— How to complete this task —
The required result is each line of the entries below containing the string "داربست".

— Data shown —

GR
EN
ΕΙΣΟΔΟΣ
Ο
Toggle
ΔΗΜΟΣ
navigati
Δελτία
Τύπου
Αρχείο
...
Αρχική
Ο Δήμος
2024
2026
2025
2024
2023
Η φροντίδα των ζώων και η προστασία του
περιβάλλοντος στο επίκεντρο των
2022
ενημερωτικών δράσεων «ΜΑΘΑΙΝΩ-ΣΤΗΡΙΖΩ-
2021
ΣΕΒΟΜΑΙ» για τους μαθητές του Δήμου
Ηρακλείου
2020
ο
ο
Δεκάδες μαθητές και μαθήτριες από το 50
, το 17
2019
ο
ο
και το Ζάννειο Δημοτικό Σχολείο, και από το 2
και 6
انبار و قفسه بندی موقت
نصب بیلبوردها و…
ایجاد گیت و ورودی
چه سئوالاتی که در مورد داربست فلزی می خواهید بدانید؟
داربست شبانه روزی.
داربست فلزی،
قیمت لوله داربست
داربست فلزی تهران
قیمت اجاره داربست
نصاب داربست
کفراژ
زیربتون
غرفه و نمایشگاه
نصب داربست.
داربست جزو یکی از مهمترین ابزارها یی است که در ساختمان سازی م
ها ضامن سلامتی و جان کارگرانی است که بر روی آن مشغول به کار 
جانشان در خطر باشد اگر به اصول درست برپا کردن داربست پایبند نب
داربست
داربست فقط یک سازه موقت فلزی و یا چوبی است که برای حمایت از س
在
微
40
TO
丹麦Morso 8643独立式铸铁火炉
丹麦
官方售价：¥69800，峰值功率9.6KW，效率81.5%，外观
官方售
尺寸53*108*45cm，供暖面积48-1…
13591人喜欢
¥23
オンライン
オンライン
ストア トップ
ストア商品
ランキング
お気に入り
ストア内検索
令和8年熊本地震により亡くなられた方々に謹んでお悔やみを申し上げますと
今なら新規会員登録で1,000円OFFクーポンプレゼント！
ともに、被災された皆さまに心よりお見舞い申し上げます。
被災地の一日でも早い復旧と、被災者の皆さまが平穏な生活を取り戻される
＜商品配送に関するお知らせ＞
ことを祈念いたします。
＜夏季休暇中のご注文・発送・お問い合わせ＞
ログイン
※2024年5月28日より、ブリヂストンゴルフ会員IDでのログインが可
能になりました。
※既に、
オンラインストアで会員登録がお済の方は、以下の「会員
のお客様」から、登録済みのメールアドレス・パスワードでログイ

— Response area —
چه سئوالاتی که در مورد داربست فلزی می خواهید بدانید؟
داربست شبانه روزی.
داربست فلزی،
قیمت لوله داربست
داربست فلزی تهران
قیمت اجاره داربست
نصاب داربست
نصب داربست.
داربست جزو یکی از مهمترین ابزارها یی است که در ساختمان سازی م
جانشان در خطر باشد اگر به اصول درست برپا کردن داربست پایبند نب
داربست
داربست فقط یک سازه موقت فلزی و یا چوبی است که برای حمایت از س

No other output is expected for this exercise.